她说这话时,手指点在骨头上,不见一点光华,可沈流静感应到风声,四周的灵气都随着她手指的变化而变动。
她在暗暗布阵。
沈流静狠狠拧眉,不知真假。
可她受伤是真,或许是不信他,他却再也不能让她动用灵力,加重伤势,雪上加霜。
沈流静还没来得及仔细思量,已经脱口而出:“我若打这珠蛟鸿草的主意,就叫我心魔永生,身殒道消。”
沈流静语声迟缓而沉凝,霍晅听在耳中,又深深的望了他一眼,微微的松了口气,手中的符文也悄无声息的散了。
她娇气气、软绵绵又恭敬的奉承道:“道友真是个性情中人,其实不过一株野草,哪儿值当发下心魔誓呢?道友既然不稀罕,我自然信了。

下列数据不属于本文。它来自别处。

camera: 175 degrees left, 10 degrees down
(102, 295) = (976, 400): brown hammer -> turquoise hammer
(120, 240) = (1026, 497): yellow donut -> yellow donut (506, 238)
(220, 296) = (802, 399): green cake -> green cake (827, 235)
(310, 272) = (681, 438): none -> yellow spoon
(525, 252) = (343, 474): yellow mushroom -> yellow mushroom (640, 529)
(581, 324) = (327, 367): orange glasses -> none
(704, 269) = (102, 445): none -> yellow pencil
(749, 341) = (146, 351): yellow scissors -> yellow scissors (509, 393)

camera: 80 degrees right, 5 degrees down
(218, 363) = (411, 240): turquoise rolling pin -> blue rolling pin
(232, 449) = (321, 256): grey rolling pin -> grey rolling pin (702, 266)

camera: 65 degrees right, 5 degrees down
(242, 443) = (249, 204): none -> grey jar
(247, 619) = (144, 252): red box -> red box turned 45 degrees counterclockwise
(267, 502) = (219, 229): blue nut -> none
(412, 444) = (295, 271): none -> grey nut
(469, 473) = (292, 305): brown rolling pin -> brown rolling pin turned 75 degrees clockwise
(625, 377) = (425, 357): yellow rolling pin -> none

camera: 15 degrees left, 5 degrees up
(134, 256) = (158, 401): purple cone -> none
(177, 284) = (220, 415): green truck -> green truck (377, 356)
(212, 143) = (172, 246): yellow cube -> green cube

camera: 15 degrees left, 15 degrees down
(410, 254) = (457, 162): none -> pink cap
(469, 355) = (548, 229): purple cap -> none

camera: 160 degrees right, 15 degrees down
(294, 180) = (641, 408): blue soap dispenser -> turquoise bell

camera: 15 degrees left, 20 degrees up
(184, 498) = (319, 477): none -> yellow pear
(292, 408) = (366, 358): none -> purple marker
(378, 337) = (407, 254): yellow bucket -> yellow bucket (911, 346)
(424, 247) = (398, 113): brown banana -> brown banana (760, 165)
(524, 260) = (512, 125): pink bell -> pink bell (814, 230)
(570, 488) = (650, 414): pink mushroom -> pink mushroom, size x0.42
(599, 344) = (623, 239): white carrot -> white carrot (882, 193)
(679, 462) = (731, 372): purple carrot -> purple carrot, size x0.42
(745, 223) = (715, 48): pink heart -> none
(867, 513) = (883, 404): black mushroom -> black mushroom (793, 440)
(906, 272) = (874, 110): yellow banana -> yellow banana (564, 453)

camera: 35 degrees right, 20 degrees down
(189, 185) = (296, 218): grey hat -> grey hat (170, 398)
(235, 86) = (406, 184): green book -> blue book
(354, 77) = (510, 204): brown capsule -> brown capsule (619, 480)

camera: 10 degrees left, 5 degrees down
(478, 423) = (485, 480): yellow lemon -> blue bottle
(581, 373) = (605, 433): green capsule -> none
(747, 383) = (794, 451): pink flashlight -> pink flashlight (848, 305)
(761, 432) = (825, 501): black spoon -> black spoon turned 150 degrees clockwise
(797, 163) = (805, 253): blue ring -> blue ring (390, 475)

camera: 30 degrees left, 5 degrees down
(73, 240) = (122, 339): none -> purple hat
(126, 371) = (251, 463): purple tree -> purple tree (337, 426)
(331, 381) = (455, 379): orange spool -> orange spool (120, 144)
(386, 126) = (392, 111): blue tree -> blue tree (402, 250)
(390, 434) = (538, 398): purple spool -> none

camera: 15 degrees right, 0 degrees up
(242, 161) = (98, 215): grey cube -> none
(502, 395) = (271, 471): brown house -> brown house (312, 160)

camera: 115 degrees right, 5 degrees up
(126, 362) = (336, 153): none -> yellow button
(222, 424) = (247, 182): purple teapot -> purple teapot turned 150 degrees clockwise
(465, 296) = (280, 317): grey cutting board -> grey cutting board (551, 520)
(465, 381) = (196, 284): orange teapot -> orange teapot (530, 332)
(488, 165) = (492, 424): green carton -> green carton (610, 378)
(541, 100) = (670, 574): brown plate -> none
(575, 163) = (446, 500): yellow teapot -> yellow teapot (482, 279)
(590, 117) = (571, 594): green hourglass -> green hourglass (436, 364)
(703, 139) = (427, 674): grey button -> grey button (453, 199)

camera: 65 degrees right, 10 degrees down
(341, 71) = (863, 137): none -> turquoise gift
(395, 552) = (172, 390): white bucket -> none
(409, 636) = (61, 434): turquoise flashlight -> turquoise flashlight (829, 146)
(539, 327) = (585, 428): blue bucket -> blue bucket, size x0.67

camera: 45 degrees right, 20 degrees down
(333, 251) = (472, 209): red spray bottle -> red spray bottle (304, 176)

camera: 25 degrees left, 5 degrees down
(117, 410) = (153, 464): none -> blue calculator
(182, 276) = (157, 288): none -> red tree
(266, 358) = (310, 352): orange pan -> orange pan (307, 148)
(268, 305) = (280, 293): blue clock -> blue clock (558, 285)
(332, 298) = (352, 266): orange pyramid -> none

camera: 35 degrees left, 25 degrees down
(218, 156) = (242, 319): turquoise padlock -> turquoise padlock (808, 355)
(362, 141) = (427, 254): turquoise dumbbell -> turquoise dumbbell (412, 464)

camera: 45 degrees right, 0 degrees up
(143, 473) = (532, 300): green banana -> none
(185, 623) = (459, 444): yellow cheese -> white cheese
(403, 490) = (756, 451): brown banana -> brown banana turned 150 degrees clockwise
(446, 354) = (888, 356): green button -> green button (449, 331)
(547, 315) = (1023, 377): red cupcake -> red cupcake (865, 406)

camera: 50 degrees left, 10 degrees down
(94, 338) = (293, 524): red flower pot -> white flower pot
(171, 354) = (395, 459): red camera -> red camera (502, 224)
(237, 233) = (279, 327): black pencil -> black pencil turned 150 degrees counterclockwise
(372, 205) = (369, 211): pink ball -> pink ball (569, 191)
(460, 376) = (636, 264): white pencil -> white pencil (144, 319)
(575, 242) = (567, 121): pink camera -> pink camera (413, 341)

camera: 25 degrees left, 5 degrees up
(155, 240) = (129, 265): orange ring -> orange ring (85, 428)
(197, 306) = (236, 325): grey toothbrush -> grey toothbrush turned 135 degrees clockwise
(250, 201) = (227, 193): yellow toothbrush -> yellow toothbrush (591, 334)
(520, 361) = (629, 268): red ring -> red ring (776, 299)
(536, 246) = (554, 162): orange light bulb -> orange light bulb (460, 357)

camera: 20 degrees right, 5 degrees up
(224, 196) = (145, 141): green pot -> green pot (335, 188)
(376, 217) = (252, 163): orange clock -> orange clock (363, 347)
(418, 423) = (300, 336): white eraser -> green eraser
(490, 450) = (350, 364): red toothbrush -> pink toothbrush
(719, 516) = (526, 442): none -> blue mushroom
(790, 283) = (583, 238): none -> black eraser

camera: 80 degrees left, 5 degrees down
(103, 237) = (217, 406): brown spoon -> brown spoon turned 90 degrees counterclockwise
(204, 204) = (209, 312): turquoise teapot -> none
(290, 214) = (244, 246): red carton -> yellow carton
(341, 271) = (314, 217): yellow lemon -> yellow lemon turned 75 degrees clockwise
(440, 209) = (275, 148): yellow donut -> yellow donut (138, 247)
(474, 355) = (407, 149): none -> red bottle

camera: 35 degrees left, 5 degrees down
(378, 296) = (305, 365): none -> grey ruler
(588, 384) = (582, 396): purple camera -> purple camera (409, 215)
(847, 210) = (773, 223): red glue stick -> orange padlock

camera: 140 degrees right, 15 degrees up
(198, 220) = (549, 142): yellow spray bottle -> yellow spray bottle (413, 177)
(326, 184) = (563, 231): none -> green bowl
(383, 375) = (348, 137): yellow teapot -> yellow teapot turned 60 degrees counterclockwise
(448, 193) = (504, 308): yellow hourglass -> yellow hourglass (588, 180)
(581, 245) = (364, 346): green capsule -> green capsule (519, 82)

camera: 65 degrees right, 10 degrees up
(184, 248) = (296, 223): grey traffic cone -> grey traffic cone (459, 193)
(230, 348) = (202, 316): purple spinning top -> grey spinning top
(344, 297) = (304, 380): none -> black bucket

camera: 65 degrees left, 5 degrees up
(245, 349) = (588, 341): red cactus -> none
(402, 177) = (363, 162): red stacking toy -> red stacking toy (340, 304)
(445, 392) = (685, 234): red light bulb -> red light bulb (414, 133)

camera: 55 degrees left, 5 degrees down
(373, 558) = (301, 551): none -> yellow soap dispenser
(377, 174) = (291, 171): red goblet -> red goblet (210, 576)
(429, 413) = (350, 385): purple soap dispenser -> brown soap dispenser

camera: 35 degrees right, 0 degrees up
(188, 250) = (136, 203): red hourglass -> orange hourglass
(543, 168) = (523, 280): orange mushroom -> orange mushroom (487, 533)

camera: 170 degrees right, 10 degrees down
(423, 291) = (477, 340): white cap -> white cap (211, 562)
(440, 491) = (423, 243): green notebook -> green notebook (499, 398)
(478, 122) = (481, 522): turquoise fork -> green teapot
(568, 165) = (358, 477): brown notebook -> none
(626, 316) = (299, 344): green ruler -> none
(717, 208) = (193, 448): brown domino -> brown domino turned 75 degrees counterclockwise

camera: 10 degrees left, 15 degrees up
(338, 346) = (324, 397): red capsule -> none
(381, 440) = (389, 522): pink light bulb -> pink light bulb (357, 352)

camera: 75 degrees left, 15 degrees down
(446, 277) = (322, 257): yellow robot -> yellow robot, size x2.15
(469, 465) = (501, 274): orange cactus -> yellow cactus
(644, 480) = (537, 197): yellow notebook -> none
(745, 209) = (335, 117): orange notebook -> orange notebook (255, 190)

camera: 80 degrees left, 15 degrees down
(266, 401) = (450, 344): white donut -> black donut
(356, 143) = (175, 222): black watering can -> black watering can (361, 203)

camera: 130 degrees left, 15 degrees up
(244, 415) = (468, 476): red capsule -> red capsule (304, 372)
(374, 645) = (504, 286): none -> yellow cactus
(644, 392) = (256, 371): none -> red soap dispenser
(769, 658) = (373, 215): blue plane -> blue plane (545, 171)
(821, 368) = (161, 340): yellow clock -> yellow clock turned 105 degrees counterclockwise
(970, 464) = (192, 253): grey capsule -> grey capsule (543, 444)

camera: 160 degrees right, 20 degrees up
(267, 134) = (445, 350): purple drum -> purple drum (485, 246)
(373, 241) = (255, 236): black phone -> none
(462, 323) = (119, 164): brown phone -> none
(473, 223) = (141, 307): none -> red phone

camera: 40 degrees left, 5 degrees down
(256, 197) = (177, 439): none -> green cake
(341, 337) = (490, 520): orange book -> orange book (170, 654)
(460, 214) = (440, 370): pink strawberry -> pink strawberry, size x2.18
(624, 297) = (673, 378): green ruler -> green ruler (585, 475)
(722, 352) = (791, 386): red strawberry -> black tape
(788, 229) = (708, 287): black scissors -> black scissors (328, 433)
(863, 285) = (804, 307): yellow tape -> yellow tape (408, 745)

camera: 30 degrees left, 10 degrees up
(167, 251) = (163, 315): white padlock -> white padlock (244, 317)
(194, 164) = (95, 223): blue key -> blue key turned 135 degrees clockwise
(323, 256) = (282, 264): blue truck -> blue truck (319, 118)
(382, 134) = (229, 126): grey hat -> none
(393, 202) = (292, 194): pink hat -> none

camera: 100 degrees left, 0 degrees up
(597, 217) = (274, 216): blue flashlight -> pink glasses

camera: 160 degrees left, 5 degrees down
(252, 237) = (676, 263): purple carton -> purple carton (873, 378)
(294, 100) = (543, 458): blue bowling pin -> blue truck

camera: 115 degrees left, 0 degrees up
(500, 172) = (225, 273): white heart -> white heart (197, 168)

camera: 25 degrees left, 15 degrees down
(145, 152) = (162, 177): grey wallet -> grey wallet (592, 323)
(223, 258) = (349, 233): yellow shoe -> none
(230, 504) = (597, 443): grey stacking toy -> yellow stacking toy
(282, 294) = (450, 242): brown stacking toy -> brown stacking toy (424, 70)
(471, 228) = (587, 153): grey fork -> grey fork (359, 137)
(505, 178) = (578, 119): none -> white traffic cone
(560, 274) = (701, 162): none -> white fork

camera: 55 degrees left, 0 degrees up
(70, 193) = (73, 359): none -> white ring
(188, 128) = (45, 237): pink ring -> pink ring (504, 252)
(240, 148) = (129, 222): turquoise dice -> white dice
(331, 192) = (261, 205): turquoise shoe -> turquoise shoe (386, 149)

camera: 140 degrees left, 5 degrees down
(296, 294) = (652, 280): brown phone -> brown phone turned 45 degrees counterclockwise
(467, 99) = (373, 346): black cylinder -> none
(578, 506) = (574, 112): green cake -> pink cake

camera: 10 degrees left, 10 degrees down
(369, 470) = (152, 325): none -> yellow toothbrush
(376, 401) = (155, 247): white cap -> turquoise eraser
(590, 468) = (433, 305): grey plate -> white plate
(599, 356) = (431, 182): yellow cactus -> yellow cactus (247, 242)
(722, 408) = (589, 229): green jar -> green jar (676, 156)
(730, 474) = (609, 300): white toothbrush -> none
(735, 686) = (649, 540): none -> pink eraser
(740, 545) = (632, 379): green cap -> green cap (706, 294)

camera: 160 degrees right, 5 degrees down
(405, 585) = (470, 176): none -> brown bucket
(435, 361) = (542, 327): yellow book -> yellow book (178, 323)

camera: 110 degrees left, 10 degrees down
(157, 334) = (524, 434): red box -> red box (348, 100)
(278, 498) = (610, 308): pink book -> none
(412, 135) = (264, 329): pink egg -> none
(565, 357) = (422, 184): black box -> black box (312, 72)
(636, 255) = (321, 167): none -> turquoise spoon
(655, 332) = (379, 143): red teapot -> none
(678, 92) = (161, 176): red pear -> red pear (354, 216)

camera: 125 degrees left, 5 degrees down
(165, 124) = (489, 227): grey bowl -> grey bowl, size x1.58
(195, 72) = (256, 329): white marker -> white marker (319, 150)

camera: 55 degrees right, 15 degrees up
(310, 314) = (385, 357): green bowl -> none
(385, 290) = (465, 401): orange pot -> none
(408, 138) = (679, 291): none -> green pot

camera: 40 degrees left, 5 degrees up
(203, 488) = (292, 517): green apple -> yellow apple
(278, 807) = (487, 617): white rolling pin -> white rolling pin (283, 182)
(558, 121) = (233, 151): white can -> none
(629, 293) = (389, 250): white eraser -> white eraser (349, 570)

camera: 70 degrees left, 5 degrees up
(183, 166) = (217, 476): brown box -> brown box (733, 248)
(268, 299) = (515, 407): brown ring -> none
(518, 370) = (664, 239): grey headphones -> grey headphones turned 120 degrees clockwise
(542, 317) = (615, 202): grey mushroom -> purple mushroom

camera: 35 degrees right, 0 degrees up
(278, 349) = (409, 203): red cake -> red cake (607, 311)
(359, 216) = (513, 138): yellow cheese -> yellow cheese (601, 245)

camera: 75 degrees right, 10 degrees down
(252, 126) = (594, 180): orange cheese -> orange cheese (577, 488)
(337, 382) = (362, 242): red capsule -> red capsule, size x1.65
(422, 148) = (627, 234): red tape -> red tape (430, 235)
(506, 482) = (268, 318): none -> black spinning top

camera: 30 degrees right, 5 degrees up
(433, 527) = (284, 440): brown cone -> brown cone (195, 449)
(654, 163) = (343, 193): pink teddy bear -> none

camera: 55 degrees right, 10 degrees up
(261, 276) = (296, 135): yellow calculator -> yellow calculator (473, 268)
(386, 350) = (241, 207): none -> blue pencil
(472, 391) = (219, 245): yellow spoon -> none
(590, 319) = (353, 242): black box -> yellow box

”
语气诚挚,冠冕堂皇。
呵,琅华峰主也想再发个血誓,他有生之年从没有发过这样草率的心魔誓!
二人对峙的功夫,蛟鸿草吸收了月华,已经成熟。米粒小花凋零,又极快的长成了一串青嫩的果子,最后长成红色,自然从枝头脱落。此时,母株也随即枯萎。
整个花落、结果的过程,不到半柱香。
霍晅兴致勃勃的等着,等蛟鸿草成熟,迫不及待的放进了嘴里。
沈流静确信,她真的被人打傻了。
霍晅以前说过,这蛟鸿草,她死了也不吃。
因为——非常的苦!除了苦,这看着像红珍珠一样鲜妍的蛟鸿果,吃起来还有一股难以言说的臭味。
霍晅小脸都皱成了一团,龇牙咧嘴的咽了一颗,苦大仇深的瞪着手上剩下的,最后咬咬牙,一口气全塞进嘴里吞了。